▸ **TASK BRIEF**
Reproduce verbatim the line in which "thumb tip: (801, 777)" occurs, together with each line that follows it to the end of the listing, and nothing more.

▸ **MATERIAL PROVIDED**
== == ==

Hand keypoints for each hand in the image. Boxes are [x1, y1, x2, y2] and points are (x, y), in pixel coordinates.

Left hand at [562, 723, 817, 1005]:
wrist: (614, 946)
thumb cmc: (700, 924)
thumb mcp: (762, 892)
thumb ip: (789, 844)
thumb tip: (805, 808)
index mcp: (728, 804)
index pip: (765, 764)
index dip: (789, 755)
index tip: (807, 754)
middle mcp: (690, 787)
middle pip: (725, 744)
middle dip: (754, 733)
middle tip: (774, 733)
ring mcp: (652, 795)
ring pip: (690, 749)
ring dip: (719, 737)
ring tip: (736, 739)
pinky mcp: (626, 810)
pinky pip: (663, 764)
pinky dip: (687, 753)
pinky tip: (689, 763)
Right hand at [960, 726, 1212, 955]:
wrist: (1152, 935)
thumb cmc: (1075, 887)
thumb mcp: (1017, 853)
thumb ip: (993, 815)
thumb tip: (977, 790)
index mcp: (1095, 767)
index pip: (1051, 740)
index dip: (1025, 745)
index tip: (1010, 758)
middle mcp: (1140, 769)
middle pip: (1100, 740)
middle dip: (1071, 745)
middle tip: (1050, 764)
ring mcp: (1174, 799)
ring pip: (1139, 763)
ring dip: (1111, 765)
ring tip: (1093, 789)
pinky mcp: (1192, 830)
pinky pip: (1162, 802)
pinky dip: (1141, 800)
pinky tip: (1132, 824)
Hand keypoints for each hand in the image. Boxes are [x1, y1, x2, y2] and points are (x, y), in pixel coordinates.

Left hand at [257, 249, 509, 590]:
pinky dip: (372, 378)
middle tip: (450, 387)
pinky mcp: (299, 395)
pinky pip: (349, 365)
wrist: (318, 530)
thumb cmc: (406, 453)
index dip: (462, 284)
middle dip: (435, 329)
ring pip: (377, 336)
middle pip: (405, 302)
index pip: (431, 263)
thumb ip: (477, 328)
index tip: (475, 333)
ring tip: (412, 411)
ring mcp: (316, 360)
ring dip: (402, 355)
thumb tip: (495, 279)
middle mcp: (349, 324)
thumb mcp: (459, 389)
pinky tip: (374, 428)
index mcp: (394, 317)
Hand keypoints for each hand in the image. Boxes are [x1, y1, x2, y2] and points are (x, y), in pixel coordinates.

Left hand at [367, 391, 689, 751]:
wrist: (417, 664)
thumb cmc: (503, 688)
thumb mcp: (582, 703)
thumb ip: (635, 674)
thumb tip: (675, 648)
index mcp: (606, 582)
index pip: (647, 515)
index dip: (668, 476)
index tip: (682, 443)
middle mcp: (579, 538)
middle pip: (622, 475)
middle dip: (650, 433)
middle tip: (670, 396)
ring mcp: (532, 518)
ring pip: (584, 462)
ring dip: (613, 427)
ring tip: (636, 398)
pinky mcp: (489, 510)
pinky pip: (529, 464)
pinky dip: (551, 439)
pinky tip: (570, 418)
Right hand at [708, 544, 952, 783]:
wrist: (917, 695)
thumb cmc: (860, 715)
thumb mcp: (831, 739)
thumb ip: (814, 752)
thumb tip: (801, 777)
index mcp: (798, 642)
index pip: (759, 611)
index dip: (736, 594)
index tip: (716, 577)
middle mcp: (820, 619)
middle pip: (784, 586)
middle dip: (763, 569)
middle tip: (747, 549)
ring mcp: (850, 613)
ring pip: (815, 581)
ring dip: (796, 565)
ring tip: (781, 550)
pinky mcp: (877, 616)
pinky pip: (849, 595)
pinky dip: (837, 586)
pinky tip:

== == ==

▸ **RESPONSE TO THIS TASK**
thumb tip: (801, 777)
index mcp: (798, 642)
index pip: (759, 611)
index dip: (736, 594)
index tip: (716, 577)
middle mcp: (820, 619)
middle pip: (784, 586)
middle dip: (763, 569)
middle tip: (747, 549)
ring mcp: (850, 613)
ring pip: (815, 581)
ring dip: (796, 565)
ring tip: (781, 550)
pinky mcp: (877, 616)
pinky pip: (849, 595)
pinky dip: (837, 586)
pinky tip:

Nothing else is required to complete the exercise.